I was invited to a modest gathering today; folk had come together to discuss materials and micro-strategy relating to soon-to-commence Methuselah Foundation efforts to raise larger amounts of philanthropic funding for SENS research - research to repair and reverse aging, in other words. Foundation chair Aubrey de Grey presented, and the usual suspects were in attendance to critique content and exchange ideas: a couple of the other Foundation volunteers (including Anne C.), some of the more insightful local venture investors and business owners, general artificial intelligence researchers, a couple of scientists in the medical field, and folk from the Immortality Institute, Singularity Institute and Foresight Institute were in the mix. Very eclectic; quite the interesting crowd.
While the distribution of interests is on my mind, I should say that I've probably mentioned the numerous overlaps between general artificial intelligence, advanced nanotechnology and healthy life extension communities in the past. There are a number of common funding aspirations, funding sources, supporters and advocates - it's very much a shared space in many ways. The growth, fundraising and advocacy challenges faced in these fields are similar enough to make it worth pooling knowledge, resources and networks to make greater progress; this is happening today, and will continue in the years ahead. So many of the people of note move in the same circles now that I can't imagine it going any other way.
In any case; it's no big secret that the Methuselah Foundation has until the end of 2009 to make the best of Peter Thiel's generous pledge of a $3 million matching fund. This means the clock is ticking on raising $6 million for SENS research: the combined sum of $9 million will be enough to fund a range of modest research programs, larger versions of those already underway and funded by the Foundation. That would be a good start, but the Foundation could be in a much better financial state than that three years from now if matters are well managed - expansion can be rapid indeed once you've established your credentials and potential for success. The path to growth is there, it just has to be executed on - this is also no big secret.
Resources for research must come from somewhere if we are to escape our fate of suffering and death by aging. We must explain our goal; educate the public; raise widespread support; motivate the scientific community. We have made good, strong progress in the past few years - but a long road lies ahead.

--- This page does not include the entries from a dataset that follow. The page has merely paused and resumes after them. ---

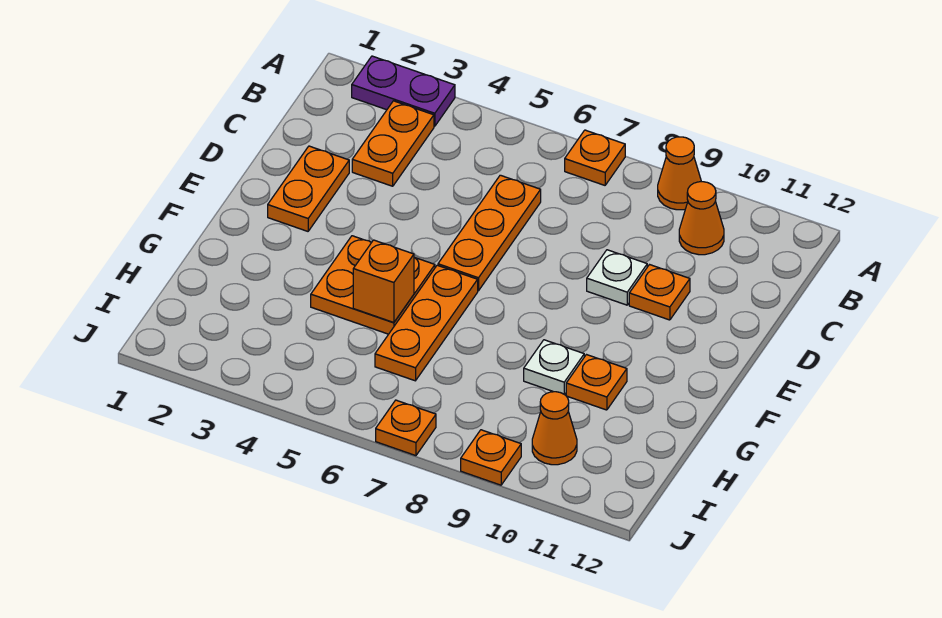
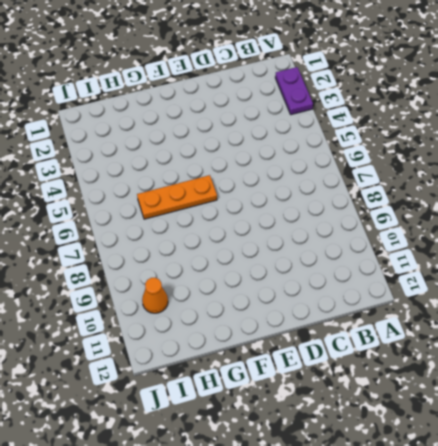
none -> orange plate A7 level 1
none -> orange cone A9 level 1
none -> orange plate B3:C3 level 1

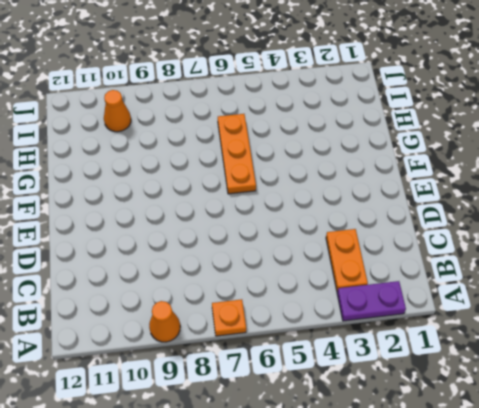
none -> orange cone B10 level 1
none -> orange plate C6:E6 level 1
none -> orange plate D2:E2 level 1

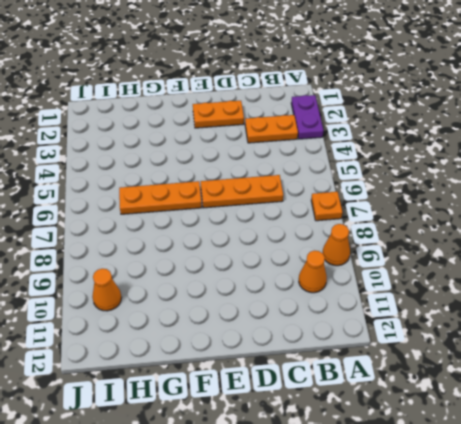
none -> white plate D9 level 1
none -> orange plate D10 level 1
none -> orange plate F4:G5 level 1

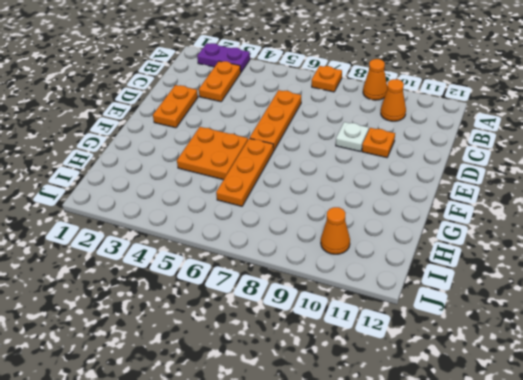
none -> white plate G9 level 1
none -> orange plate G10 level 1
none -> orange plate J7 level 1

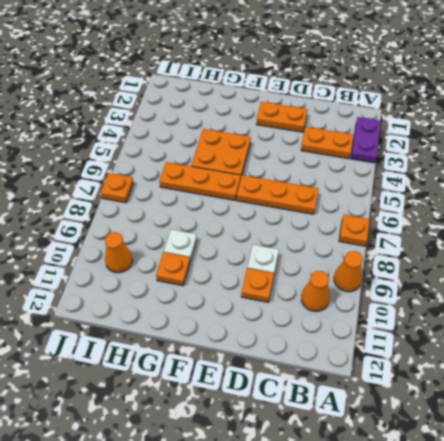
none -> orange plate J9 level 1
none -> orange brick G5 level 2

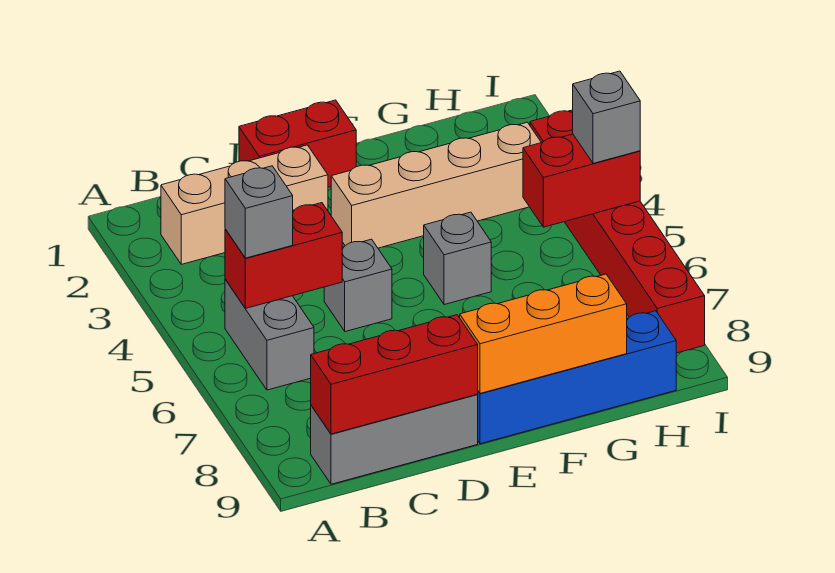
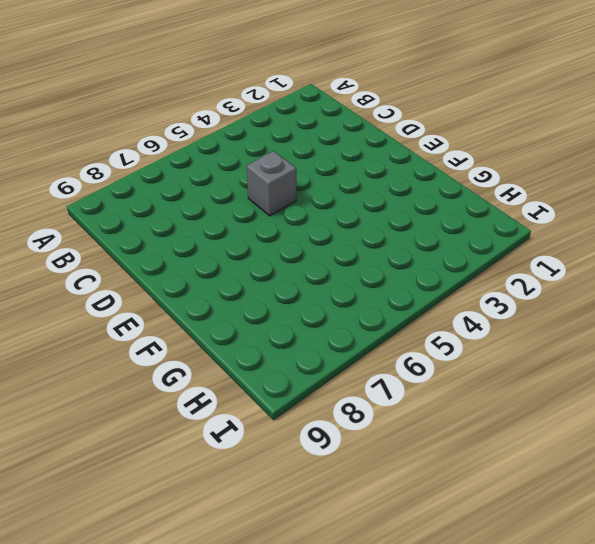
none -> tan brick B2:D2 level 1
none -> grey brick B5:B6 level 1
none -> grey brick B9:D9 level 1

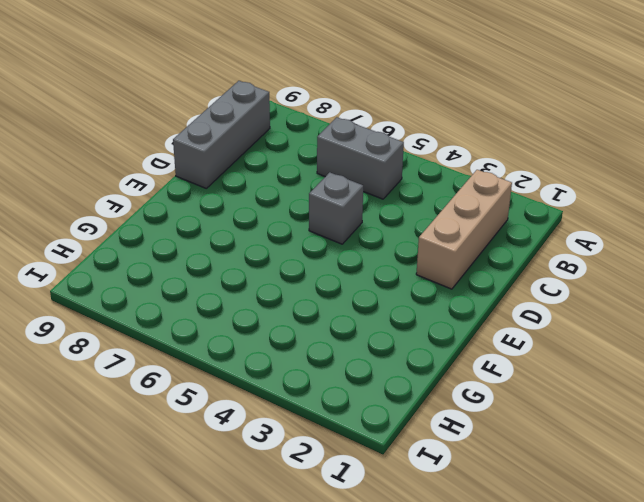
none -> red brick D1:E1 level 1
none -> tan brick E3:H3 level 1
none -> blue brick E9:H9 level 1

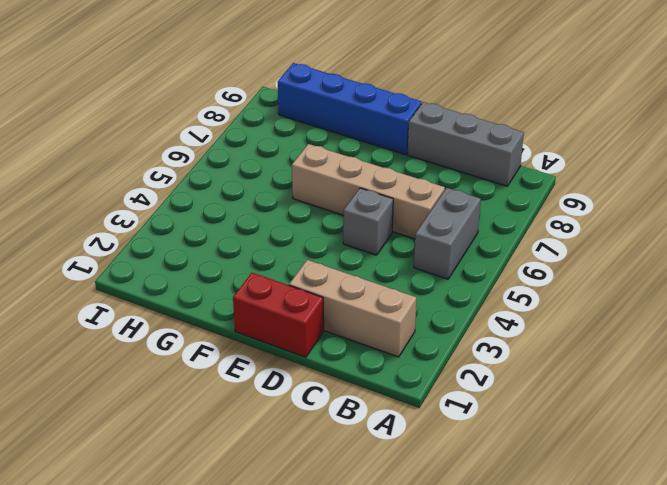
tan brick C6:F6 level 1 -> tan brick E3:H3 level 1
none -> grey brick F5 level 1
none -> red brick I3:I8 level 1
none -> red brick B5:C5 level 2

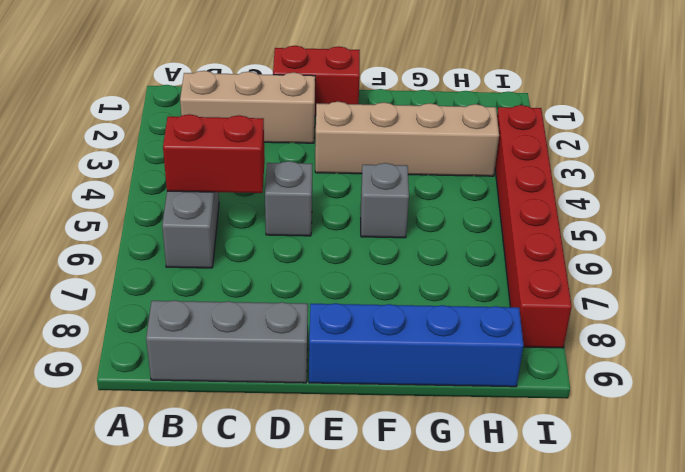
none -> red brick B9:D9 level 2
none -> orange brick E9:G9 level 2
none -> red brick H5:I5 level 2

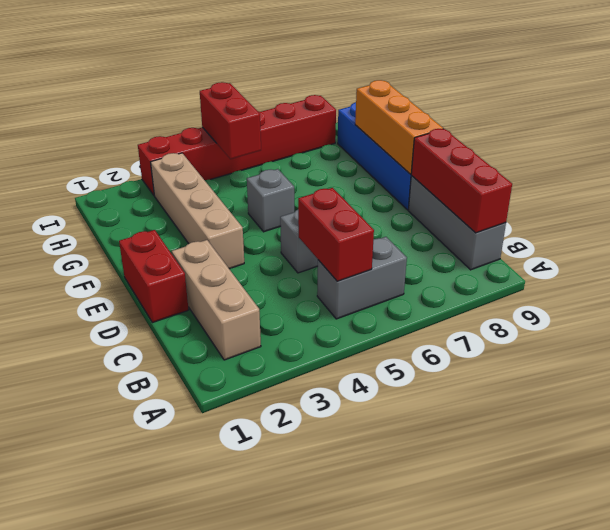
none -> grey brick B5 level 3
none -> grey brick I5 level 3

As a community, we have yet to successfully engage and persuade the wealthiest and most conservative of philanthropists, seeking support for modern, aggressive bioengineering approaches to the problem of age-related degeneration.
We can do this. We must do this. Too many lives, too much suffering is at stake to fail.
The meeting today was an early step in bringing Methuselah Foundation fundraising firmly into the big ticket realm: reviewing the raw materials and identifying how to craft a new and effective strategy for the year ahead. What are the best approaches? What resources are needed? Who best to help? What are the well-defined strategies of successful fundraising? How does this all apply to aging and medical research in particular?
As is always the case for early meetings of this nature, it was more of an exercise in raising questions than answering them - suggestions rather than resolutions, feedback on the raw materials rather than the polished result - but it's clear that the process is determinedly underway. It's also clear that a bunch of smart, experienced people are vested in making it work, and the necessary networking and building of connections is taking place energetically behind the scenes. The Methuselah Foundation of a year from now will be a quite different beast from that of today in terms of presentation and focus - a wealthier beast, too, with much more to disburse to longevity research, judging by the potential for progress I saw today.
Do you want to help make this happen? You can, you know. Just make your voice heard.